Sunday, January 15, 2012

When Does Human Longevity Start?: Demarcation of the Boundaries for Human Longevity

Interestingness:5

By Natalia S. Gavrilova and Leonid A. Gavrilov. Journal of Anti-Aging Medicine. June 2001, 4(2): 115-124. doi:10.1089/10945450152466161.

More Gavrilovs.  This one is another paper where they continue to extract results from the historical records of the european aristocracy from the 1600s onwards. In this one, they focus on the period 1800-1880s so as to have complete data for women (recent records are more complete) but also to make sure everyone in it is dead.

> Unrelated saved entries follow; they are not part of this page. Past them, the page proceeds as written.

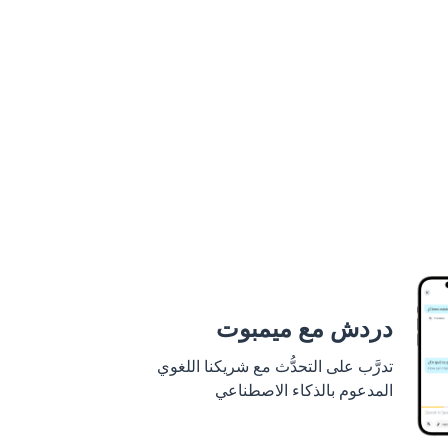
دردش مع ميمبوت
تدرَّب على التحدُّث مع شريكنا اللغوي
المدعوم بالذكاء الاصطناعي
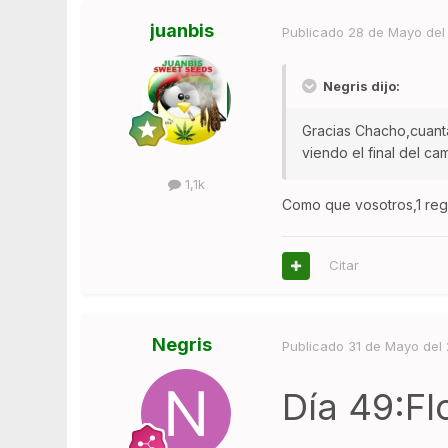
juanbis
Publicado
28 de Mayo del
Negris dijo:
Gracias Chacho,cuanta
viendo el final del cam
1,1k
Como que vosotros,1 rega
Citar
Negris
Publicado
31 de Mayo del
Día 49:Fl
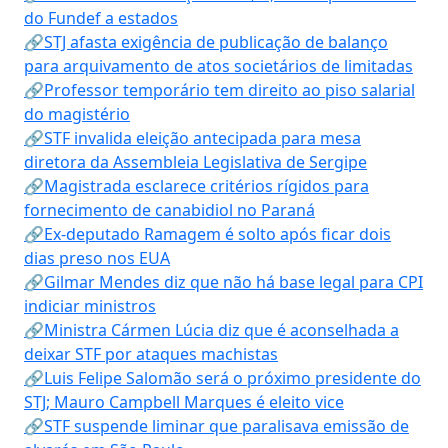
do Fundef a estados
🔗STJ afasta exigência de publicação de balanço
para arquivamento de atos societários de limitadas
🔗Professor temporário tem direito ao piso salarial
do magistério
🔗STF invalida eleição antecipada para mesa
diretora da Assembleia Legislativa de Sergipe
🔗Magistrada esclarece critérios rígidos para
fornecimento de canabidiol no Paraná
🔗Ex-deputado Ramagem é solto após ficar dois
dias preso nos EUA
🔗Gilmar Mendes diz que não há base legal para CPI
indiciar ministros
🔗Ministra Cármen Lúcia diz que é aconselhada a
deixar STF por ataques machistas
🔗Luis Felipe Salomão será o próximo presidente do
STJ; Mauro Campbell Marques é eleito vice
🔗STF suspende liminar que paralisava emissão de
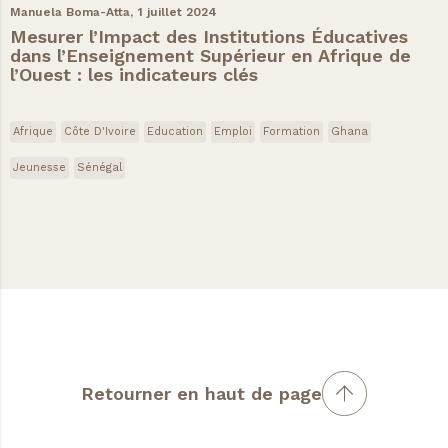
Manuela Boma-Atta,
1 juillet 2024
Mesurer l’Impact des Institutions Éducatives
dans l’Enseignement Supérieur en Afrique de
l’Ouest : les indicateurs clés
Afrique
Côte D'Ivoire
Education
Emploi
Formation
Ghana
Jeunesse
Sénégal
Retourner en haut de page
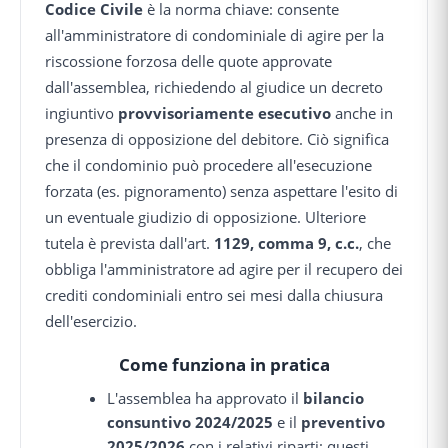
Codice Civile
è la norma chiave: consente
all'amministratore di condominiale di agire per la
riscossione forzosa delle quote approvate
dall'assemblea, richiedendo al giudice un decreto
ingiuntivo
provvisoriamente esecutivo
anche in
presenza di opposizione del debitore. Ciò significa
che il condominio può procedere all'esecuzione
forzata (es. pignoramento) senza aspettare l'esito di
un eventuale giudizio di opposizione. Ulteriore
tutela è prevista dall'art.
1129, comma 9, c.c.
, che
obbliga l'amministratore ad agire per il recupero dei
crediti condominiali entro sei mesi dalla chiusura
dell'esercizio.
Come funziona in pratica
L'assemblea ha approvato il
bilancio
consuntivo 2024/2025
e il
preventivo
2025/2026
con i relativi riparti: questi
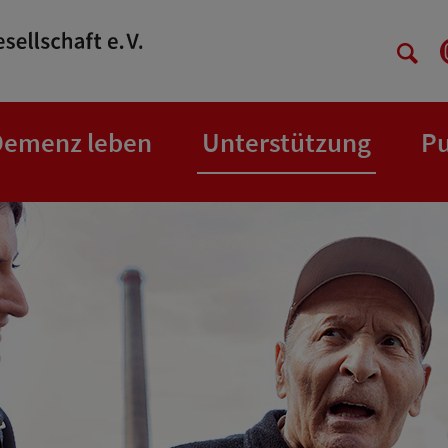
Demenz leben
Unterstützung
Pu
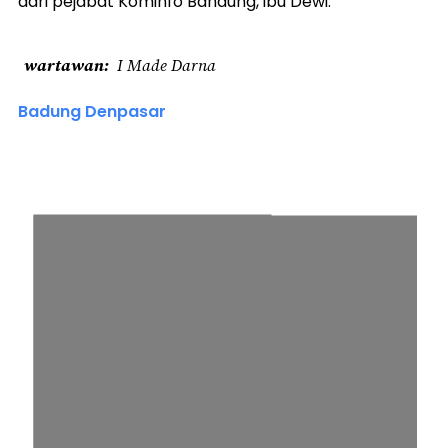
dari pejabat Kominfo Bandung, ibu Dewi.
wartawan
I Made Darna
Badung Denpasar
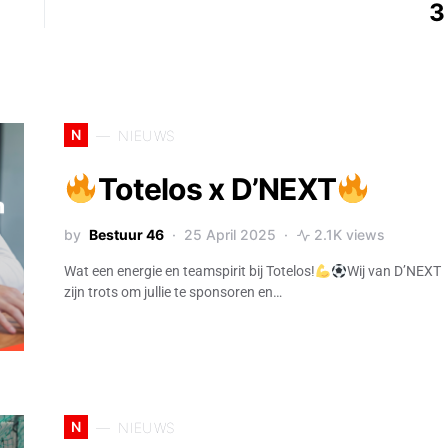
3
N
NIEUWS
Totelos x D’NEXT
by
Bestuur 46
25 April 2025
2.1K views
Wat een energie en teamspirit bij Totelos!
Wij van D’NEXT
zijn trots om jullie te sponsoren en…
N
NIEUWS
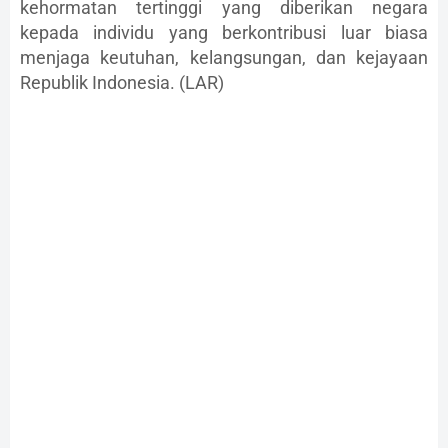
kehormatan tertinggi yang diberikan negara
kepada individu yang berkontribusi luar biasa
menjaga keutuhan, kelangsungan, dan kejayaan
Republik Indonesia. (LAR)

They analyse longevity of 5800 daughters that made it to adulthood (30 years) compared to longevity of their mothers and fathers (separately). They avoid sons due to frequent military deaths. They find almost no correlation if the mother died before 85 years of age, but strong correlation otherwise, with a line of best fit with a slope of 0.412±0.204.  Similarly for the father, with no correlation if he died before 75 years of age, but a strong correlation with a slope of 0.236±0.078 otherwise. They don't show results with a combined mother plus father variable. The graphs are quite nice.

There's something somewhat dodgy about the method since they were looking for a piecewise linear regression, and they determined where to start the significant line by inspecting the graph visually. I don't know how much that detracts from the result.

Like they mention, this does "resolve" the contradictions found where some research says that the genetic component of longevity is small, while others show that people with very old age are bunched in families.